The US Food and Drug Administration (FDA) today expanded the approved use of Imbruvica® (ibrutinib) for patients with Waldenström’s macroglobulinemia, a rare type of B-cell lymphoma. Imbruvica® is the first therapy indicated specifically for Waldenström’s macroglobulinemia and previously received Breakthrough Therapy designation for this use.
A type of non-Hodgkin lymphoma, Waldenström’s macroglobulinemia usually gets worse slowly over time and causes B lymphocytes to grow within the bone marrow, lymph nodes, liver, and spleen. The abnormal B cells also overproduce a protein known as immunoglobulin M or IgM (macroglobulin) that may lead to excess bleeding and problems with vision and the nervous system.
According to the National Cancer Institute, approximately 70,800 Americans were diagnosed and 18,990 died from non-Hodgkin lymphomas in 2014. Imbruvica® is a selective inhibitor of Bruton’s tyrosine kinase, a component of the B-cell receptor signaling pathway that plays a key role in the development and progression of Waldenström’s macroglobulinemia. In other words, the targeted therapy attacks the pathway that mediates disease progression.

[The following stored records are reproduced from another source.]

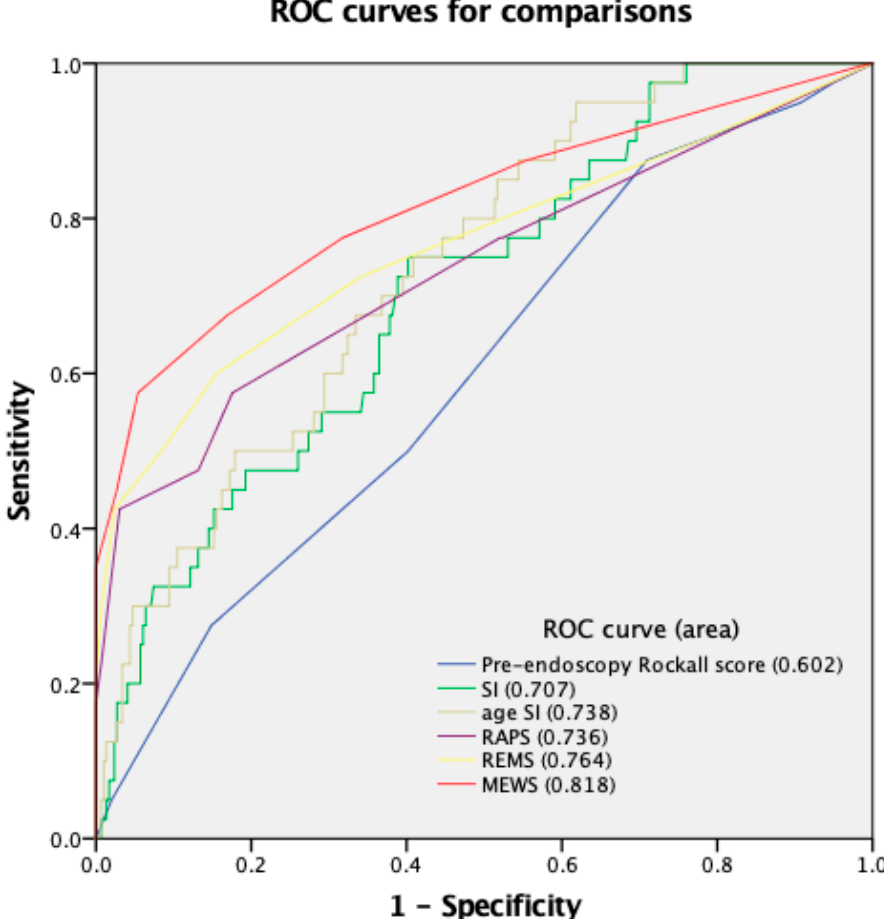
Figure 1. ROC curves for six scoring systems in evaluation of mortality for patients older than 65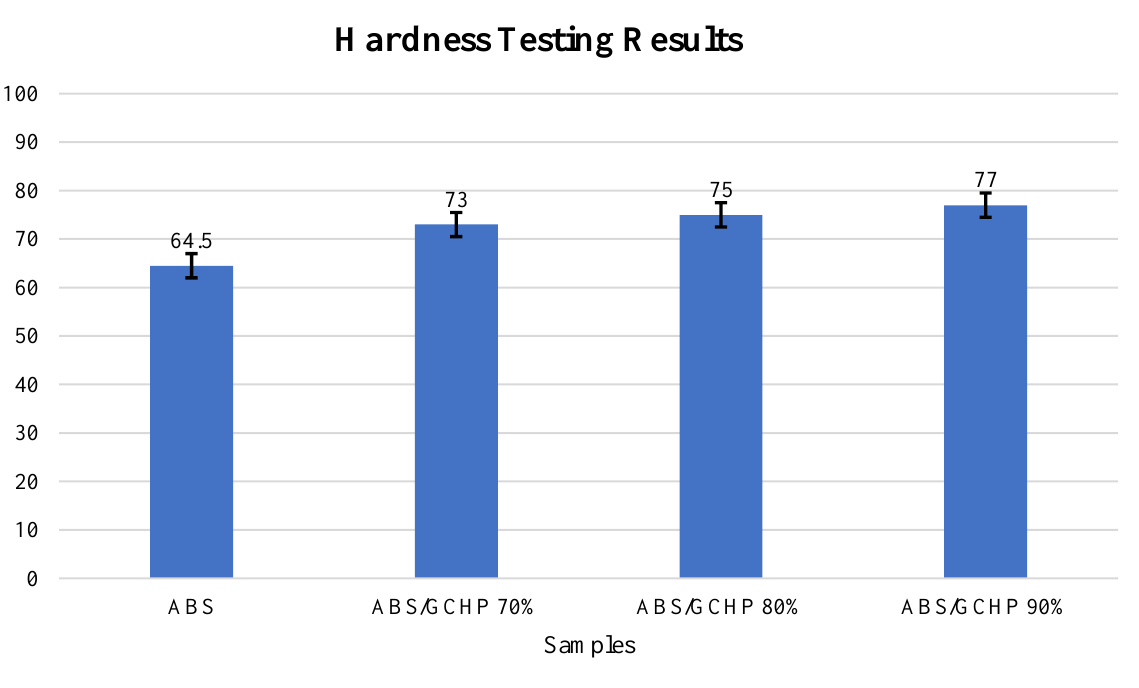
Figure 21. Hardness testing results for ABS/HCE composites with ABS. Figure 22 shows the hardness results of ABS/GEP composites with ABS. A single layer of GEP with 0.2 wt.% GNPs added at 70% to ABS showed 75 HD, an increase of 16.28% compared to ABS. ABS/0.2 80% showed slight increase of 77 HD. ABS/0.2 GEP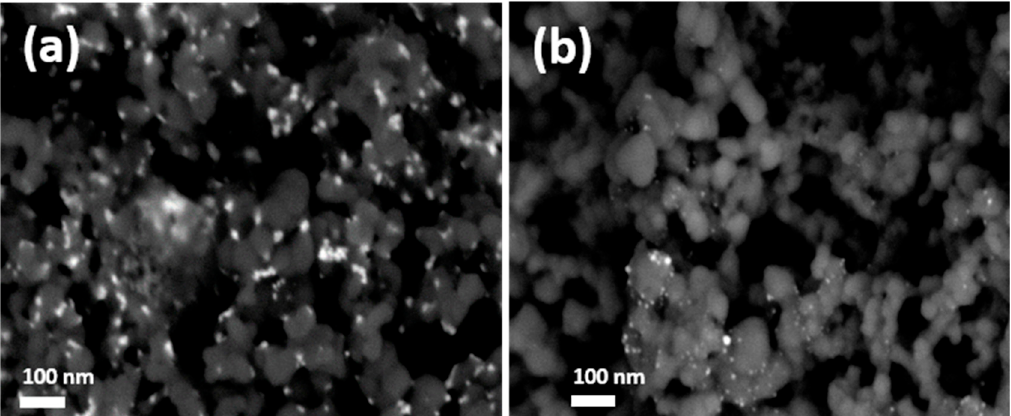
Figure 5. Back-scattered electrons field emission SEM images of the Bi-based electrodes with Bi loading of 0.1 mg cm − 2 : ( a ) as-prepared, and ( b ) after aprox. 70 h in 3-h CO 2 reduction experiments at different potentials.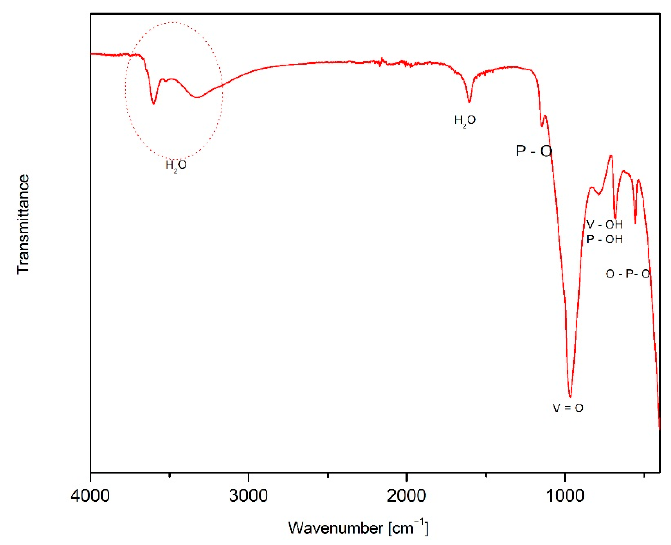
Figure 3. FTIR spectrum of the VOPO 4 ∙ 2H 2 O.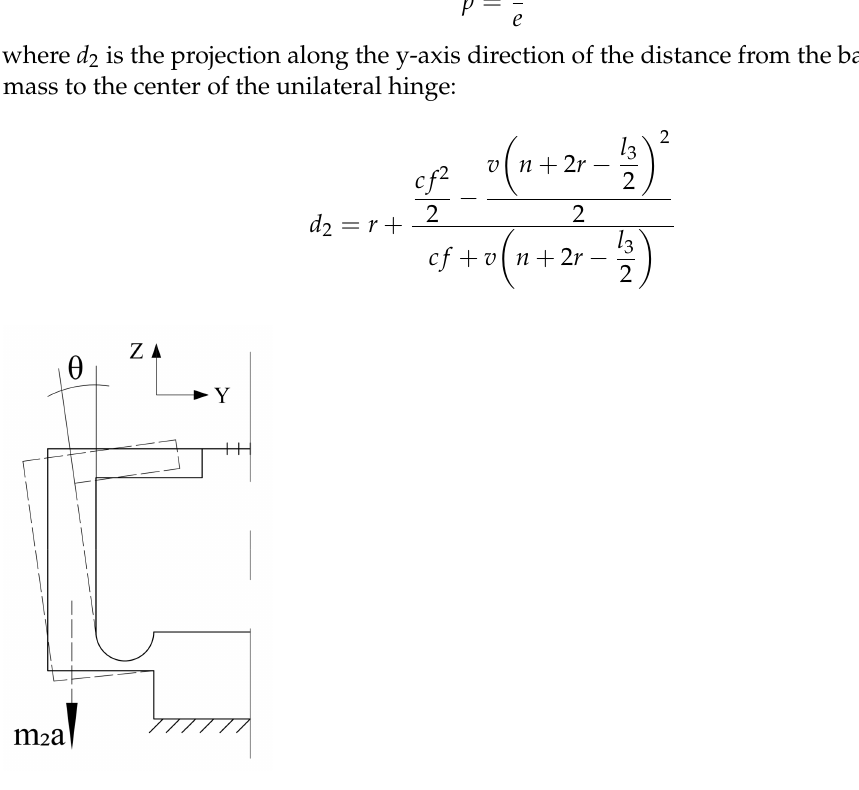
Figure 5. Force analysis diagram of z-direction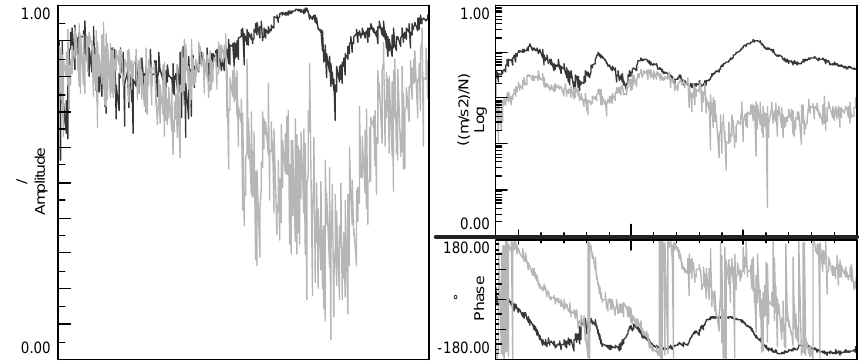
Fig. 5. Flight flutter test data. (Left) multiple coherences of a sensor at the wing tip close to the excitation (black) and a sensor at the back of the plane (grey); (Right) corresponding FRFs. The frequency axis is blind for confidentiality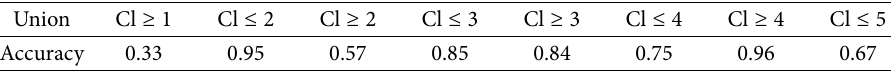
Table 5. Accuracies of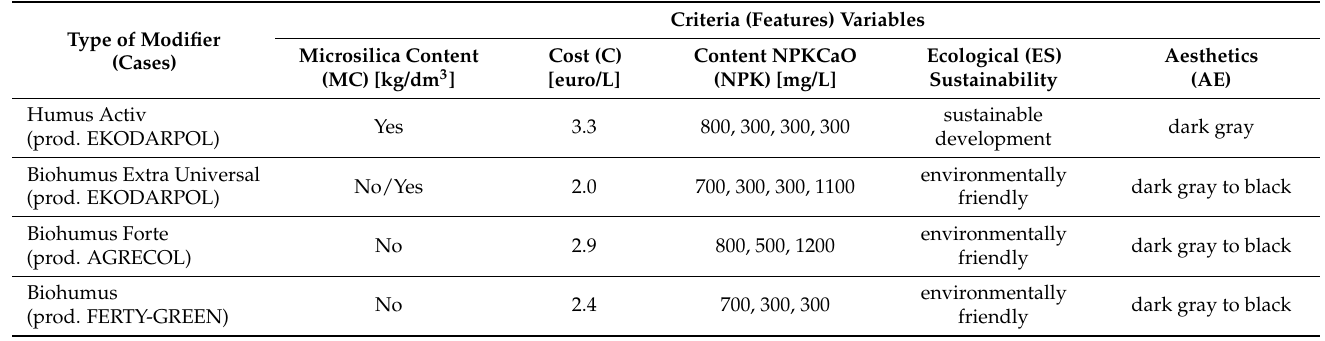
Table 1. Characteristics of organic silicate mass fillers for technical and economic analysis in measur- able and non-measurable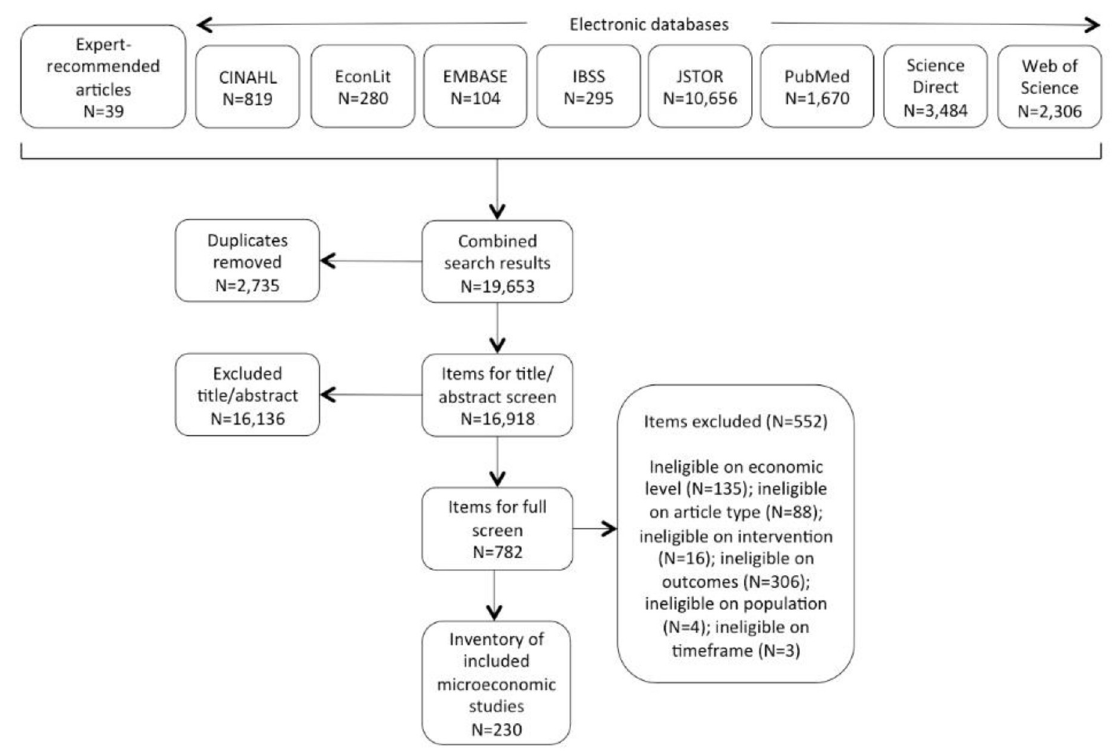
Fig 1. Screening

The new approval was based on data from a phase II multicenter study of 63 previously treated patients with Waldenström’s macroglobulinemia. All study participants received a daily 420-mg dose of Imbruvica® until disease progression or side effects became intolerable. Results showed 62% of participants had their cancer shrink after treatment (overall response rate). Nearly 51% of patients achieved a partial response, and 11% achieved a very good partial response. No complete responses were reported. At the time of the study, the duration of response ranged from 2.8 months to approximately 18.8 months.
Reference: Treon SP, Tripsas CK, Yang G, et al: A prospective multicenter study of the Bruton’s tyrosine kinase inhibitor ibrutinib in patients with relapsed or refractory Waldenstrom’s macroglobulinemia. 2013 ASH Annual Meeting. Abstract 251. Presented December 9, 2013.